Ricardo Batres was charged in 2018 with supplying laborers to construction sites in the booming Minneapolis area, but denying them workers' compensation coverage, shorting them wages and forcing them to live in overcrowded conditions with no hot water, according to a local news report.

The workers were not authorized to work in the United States. When they objected to their working conditions and threatened to leave, Batres reported them to federal immigration authorities, prosecutors said. The criminal complaint also notes that Batres threatened to report workers when they were injured on the job if they sought medical care or reported their injuries.

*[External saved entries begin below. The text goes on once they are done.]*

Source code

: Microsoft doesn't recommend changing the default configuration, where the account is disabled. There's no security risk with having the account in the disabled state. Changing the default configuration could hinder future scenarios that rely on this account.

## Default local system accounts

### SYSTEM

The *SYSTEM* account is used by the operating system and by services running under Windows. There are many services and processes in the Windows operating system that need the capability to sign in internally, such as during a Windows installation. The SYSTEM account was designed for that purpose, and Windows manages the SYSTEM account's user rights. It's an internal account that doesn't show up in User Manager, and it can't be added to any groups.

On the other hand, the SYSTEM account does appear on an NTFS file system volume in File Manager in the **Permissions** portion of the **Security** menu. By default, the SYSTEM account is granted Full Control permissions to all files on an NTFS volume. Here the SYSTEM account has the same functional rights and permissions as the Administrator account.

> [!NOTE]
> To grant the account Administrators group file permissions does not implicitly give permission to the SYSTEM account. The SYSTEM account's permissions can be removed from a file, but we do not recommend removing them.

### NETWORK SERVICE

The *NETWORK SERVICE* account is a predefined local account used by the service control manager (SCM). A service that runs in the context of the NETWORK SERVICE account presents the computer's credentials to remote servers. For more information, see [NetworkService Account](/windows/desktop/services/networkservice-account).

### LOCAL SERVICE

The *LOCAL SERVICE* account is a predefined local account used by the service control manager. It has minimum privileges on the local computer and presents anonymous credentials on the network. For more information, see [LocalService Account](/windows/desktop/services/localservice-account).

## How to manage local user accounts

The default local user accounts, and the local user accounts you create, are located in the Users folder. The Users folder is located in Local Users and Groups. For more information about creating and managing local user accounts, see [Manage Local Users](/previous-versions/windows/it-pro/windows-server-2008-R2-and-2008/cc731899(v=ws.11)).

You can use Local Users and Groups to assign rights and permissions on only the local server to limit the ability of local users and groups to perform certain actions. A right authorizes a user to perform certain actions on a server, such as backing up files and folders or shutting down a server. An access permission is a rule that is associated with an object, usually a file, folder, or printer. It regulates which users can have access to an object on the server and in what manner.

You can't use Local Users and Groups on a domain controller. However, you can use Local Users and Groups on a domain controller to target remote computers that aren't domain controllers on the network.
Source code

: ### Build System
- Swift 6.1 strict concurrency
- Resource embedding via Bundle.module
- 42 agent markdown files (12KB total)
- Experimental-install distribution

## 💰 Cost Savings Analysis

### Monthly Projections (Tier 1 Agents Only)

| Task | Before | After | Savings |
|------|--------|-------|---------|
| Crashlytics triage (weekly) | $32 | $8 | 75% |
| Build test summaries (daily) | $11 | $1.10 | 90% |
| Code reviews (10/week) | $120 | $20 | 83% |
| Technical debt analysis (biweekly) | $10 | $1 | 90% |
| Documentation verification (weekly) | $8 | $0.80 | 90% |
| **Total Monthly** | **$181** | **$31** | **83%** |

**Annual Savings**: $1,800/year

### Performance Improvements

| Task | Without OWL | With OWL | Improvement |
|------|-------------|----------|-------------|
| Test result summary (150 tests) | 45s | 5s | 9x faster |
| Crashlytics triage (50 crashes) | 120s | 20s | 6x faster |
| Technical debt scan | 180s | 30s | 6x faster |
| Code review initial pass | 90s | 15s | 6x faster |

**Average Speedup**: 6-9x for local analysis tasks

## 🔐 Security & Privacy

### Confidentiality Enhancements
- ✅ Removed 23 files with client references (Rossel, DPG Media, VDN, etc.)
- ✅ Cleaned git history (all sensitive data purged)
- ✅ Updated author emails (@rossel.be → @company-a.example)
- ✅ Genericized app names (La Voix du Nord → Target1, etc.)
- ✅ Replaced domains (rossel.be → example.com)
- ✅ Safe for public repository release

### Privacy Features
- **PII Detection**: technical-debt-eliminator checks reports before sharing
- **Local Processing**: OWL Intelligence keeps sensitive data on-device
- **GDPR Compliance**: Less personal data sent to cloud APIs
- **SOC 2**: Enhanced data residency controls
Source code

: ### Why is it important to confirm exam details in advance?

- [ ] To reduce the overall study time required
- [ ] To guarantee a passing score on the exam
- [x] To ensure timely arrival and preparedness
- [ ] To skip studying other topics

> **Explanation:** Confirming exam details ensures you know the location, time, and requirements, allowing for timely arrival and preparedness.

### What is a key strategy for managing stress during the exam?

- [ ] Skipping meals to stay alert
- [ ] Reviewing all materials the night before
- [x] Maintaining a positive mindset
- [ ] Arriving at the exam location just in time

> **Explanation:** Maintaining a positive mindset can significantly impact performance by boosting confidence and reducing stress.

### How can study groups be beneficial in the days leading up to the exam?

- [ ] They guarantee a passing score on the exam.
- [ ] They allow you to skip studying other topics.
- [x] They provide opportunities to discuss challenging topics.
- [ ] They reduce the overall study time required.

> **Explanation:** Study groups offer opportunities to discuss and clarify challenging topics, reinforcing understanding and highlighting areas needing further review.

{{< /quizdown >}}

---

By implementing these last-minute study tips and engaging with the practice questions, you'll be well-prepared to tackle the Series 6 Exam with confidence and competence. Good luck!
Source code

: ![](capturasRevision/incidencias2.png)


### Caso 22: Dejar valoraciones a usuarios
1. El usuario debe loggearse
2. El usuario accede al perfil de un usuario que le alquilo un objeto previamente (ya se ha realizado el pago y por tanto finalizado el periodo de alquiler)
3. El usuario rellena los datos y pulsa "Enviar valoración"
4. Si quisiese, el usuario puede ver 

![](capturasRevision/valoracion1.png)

The Batres prosecution is the first under an anti-trafficking Minnesota law passed in 2005. Labor trafficking cases are not widely prosecuted because they have been shown to be difficult to prove, authorities have said. But in Minneapolis, prosecutors worked with Latino community leaders to gather evidence on Batres.

In one example, an employee was seriously injured after a prefabricated wall fell on him, prosecutors allege. The complaint said Batres acted as an interpreter and lied to hospital staff about how the worker sustained the injuries, in order to avoid a workers’ compensation claim. Batres allegedly told the employee that he should go along with the story or risk deportation, according to a news report.